Escalation mapping table
| Breach type | Immediate owner | Secondary owner | SLA for response |
|---|---|---|---|
| Detection breach (MTTD red) | observability owner | incident commander | 24h |
| Decision delay (MTTC red) | incident commander | release owner | same day |
| Recovery delay (MTTR red) | platform owner | service owner | 24h |
| Freshness breach | verifier owner | commander | same day |
| Follow-up closure breach | reliability owner | team lead | 72h |
Executive summary format (monthly)
### Monthly Resilience Summary
- Top improving metric:
- Top regressing metric:
- Repeated breach classes:
- Controls added this month:
- Controls retired this month:
- Ownership risks:
- Next-month focus:Keep this short and decision-oriented.
Data quality checks
Before trusting metric dashboards, verify:
- missing timestamps ratio
- duplicate incident IDs
- inconsistent severity labels
- stale data source refresh time
A precise metric on broken data is still misleading.
Advanced anti-gaming rules
- never grade teams by single metric rank
- require evidence links for major metric improvements
- review tail percentiles before celebrating averages
- tie rewards to sustained trend, not one-week spikes
This preserves metric integrity under organizational pressure.
Metric review board operating rule
Run a monthly reliability board with three outputs only:
- keep — metric still drives action
- change — metric definition/threshold needs revision
- remove — metric has no decision value
This avoids dashboard sprawl.
Tail-risk tracking
In addition to average values, track:
- p90 / p95 / p99 for MTTD and MTTR
- longest open follow-up age
- worst-severity breach recurrence interval
Tail views expose the incidents that matter most.
SLO breach playbook
When breach occurs:
- open breach record within same day
- assign owner and verifier
- define corrective control candidate
- set review checkpoint within 7 days
Close breach records only with evidence of control effect.
Metric retirement criteria
Retire a metric when all are true:
- no action taken from it for 2 quarters
- overlaps strongly with another metric
- stakeholders cannot explain how they use it
Retire with a note, not silent deletion.
Metric-to-action contract
Every tracked metric must have a predefined action path.

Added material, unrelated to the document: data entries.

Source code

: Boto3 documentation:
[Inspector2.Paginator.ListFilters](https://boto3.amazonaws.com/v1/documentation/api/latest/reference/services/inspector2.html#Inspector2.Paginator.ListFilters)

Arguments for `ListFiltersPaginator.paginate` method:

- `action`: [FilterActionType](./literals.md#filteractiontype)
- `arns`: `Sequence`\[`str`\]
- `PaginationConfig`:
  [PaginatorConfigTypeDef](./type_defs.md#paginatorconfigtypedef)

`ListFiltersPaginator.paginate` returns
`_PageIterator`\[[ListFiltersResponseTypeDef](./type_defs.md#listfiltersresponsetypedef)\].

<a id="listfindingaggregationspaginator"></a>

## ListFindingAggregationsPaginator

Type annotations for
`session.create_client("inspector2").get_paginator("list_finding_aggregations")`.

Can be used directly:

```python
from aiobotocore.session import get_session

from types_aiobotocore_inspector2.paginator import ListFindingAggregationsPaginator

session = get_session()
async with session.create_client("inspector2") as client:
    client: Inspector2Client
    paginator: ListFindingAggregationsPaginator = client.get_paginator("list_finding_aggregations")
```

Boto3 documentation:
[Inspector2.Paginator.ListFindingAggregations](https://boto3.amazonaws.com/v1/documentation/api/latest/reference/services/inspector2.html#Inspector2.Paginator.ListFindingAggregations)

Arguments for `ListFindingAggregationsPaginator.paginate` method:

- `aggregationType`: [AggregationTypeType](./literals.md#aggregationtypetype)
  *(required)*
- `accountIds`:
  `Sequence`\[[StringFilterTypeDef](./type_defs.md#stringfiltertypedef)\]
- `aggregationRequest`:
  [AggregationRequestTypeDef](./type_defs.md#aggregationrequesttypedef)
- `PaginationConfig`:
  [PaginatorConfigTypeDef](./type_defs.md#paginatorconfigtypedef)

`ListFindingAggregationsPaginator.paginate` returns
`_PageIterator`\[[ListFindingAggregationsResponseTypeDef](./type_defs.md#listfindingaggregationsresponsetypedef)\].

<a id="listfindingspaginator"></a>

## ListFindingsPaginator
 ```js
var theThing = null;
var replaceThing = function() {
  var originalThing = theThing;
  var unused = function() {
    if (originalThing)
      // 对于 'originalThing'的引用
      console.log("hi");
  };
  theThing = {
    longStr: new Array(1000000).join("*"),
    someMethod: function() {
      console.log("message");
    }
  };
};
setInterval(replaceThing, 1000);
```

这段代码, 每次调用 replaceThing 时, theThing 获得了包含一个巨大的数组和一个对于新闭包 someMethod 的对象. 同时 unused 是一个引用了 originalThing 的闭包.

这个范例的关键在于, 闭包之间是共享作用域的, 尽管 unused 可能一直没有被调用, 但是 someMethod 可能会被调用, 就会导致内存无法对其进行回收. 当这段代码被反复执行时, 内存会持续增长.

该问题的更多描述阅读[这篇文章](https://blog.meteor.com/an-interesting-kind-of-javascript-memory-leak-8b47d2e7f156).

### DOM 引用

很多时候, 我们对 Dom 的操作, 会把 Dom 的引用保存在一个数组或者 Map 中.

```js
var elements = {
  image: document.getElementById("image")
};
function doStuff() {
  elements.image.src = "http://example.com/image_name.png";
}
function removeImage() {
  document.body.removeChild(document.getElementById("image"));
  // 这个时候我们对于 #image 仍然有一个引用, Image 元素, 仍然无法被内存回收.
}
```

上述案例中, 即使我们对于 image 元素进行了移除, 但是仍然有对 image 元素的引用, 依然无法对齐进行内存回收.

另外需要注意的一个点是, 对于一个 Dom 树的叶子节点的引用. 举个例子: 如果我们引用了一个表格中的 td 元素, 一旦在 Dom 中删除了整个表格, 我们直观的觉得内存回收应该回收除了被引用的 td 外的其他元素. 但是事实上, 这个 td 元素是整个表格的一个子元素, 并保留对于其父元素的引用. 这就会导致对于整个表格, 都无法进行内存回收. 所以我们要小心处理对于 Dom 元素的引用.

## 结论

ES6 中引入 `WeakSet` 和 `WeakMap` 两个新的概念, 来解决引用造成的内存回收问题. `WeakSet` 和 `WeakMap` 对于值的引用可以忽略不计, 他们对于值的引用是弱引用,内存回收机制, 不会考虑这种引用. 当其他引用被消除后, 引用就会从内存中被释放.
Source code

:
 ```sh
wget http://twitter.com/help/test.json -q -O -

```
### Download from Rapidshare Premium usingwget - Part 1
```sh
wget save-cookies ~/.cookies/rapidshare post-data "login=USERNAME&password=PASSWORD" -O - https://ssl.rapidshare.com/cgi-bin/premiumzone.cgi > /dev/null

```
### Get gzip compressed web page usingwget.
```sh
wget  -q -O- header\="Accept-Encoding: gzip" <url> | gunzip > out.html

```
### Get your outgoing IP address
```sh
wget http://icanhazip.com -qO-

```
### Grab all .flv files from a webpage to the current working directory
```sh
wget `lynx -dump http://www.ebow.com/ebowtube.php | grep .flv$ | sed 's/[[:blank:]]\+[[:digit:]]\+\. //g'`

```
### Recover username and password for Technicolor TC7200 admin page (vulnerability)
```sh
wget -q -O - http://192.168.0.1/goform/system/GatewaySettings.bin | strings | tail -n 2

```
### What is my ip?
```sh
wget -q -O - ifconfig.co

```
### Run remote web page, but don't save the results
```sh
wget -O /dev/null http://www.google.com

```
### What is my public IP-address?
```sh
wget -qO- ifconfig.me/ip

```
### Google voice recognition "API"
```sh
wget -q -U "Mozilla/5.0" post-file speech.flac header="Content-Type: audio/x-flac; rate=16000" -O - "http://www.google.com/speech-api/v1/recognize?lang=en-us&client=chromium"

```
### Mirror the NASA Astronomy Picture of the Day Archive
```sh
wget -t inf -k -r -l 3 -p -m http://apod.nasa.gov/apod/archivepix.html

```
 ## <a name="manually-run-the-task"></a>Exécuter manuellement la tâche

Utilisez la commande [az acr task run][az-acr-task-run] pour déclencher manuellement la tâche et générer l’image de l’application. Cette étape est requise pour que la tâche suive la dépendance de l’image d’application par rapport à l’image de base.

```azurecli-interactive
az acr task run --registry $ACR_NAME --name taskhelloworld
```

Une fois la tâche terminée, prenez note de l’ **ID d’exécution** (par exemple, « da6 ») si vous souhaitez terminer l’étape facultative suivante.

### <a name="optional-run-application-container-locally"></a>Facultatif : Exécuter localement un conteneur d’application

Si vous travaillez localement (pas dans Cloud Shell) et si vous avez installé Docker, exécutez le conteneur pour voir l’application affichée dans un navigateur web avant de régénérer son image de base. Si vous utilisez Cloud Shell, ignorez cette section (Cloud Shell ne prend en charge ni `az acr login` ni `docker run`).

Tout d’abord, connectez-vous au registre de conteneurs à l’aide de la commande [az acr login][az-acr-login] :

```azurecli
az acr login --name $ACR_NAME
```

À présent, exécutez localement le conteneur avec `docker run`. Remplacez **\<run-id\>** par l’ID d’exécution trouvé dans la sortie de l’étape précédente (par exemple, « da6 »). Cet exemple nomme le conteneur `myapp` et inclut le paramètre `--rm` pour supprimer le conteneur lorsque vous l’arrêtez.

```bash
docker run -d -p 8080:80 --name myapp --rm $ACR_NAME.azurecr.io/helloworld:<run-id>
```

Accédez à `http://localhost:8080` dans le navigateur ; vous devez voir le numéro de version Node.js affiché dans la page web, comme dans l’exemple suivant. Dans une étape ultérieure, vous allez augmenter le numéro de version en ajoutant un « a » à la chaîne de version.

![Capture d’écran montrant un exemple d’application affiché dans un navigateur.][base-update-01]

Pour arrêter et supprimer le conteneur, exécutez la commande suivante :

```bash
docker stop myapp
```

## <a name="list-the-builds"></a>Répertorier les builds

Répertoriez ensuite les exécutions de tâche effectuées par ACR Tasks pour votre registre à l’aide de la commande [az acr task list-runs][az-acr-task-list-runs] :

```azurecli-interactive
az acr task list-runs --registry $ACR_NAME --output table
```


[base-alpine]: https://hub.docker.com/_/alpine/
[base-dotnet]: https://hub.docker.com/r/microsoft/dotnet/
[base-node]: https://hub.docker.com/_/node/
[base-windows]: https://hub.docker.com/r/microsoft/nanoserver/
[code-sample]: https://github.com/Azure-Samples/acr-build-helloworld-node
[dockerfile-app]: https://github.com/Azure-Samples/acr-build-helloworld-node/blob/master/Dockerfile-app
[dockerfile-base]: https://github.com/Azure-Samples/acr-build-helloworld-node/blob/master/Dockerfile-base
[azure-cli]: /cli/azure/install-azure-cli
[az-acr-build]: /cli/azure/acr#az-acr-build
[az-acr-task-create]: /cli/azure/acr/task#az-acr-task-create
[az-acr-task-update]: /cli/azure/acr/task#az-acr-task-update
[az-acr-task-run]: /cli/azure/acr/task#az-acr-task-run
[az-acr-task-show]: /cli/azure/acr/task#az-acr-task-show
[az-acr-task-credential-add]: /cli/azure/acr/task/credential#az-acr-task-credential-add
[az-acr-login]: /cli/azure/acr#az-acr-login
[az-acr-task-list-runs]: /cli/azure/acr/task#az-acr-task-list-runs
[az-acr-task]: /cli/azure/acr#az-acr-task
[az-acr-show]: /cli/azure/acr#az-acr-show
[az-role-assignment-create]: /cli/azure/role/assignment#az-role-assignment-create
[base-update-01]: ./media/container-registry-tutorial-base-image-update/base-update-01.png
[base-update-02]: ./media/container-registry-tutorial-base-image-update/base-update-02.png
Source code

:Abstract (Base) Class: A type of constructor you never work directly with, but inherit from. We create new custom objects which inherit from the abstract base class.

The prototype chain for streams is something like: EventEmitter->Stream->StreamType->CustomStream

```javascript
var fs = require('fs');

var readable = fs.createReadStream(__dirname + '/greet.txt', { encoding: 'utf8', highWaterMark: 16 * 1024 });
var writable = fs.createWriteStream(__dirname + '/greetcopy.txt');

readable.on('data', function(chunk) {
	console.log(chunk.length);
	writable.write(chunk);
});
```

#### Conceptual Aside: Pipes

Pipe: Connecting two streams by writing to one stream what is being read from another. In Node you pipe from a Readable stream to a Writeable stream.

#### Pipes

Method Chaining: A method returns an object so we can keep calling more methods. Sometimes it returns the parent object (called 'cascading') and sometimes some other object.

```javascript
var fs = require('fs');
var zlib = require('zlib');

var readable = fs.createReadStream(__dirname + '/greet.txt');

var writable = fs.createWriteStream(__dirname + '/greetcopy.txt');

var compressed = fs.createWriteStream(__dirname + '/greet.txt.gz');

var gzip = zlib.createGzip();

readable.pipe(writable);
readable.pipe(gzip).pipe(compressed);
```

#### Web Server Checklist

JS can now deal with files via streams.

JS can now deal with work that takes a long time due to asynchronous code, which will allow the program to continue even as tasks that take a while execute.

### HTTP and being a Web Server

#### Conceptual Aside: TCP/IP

| Metric state | Mandatory action | Owner |
|---|---|---|
| Green stable | monitor only | metric owner |
| Yellow drift | open investigation note | reliability owner |
| Red breach | execute escalation playbook | commander + service owner |
No action contract means the metric is decorative.
SLO negotiation rubric
When teams disagree on SLO targets, resolve with rubric:
- customer impact severity
- current system capability baseline
- reversibility of failures in that domain
- operational cost to meet tighter target
Choose SLOs by risk economics, not optimism.
Data reliability checks for dashboards
Run weekly checks on the measurement system itself:
- timestamp completeness ratio
- severity label consistency
- duplicate incident record rate
- source refresh delay
A resilient team measures both service reliability and metric reliability.
Executive narrative template
Tie metrics to action every month:
- what degraded
- what control was added
- what improved after control
- what remains high-risk
- who owns next correction
Leadership needs this chain to fund the right fixes.
Metric ownership rotation policy
Rotate secondary metric owners quarterly while keeping one stable primary owner.
- primary owner keeps continuity
- rotating secondary owner provides fresh challenge and catches blind spots
This prevents metric stagnation.
Forecasting with resilience trends
Add a monthly forecast section:
- expected MTTD/MTTR band next month
- top breach risk by severity class
- confidence level of forecast
- planned controls influencing forecast
Forecasting turns metrics from reporting into planning.
Alert-to-metric reconciliation
Weekly reconcile:
- alerts that triggered but did not map to incidents
- incidents discovered without corresponding alert
- breaches not represented on dashboard
Gaps here indicate monitoring-model drift.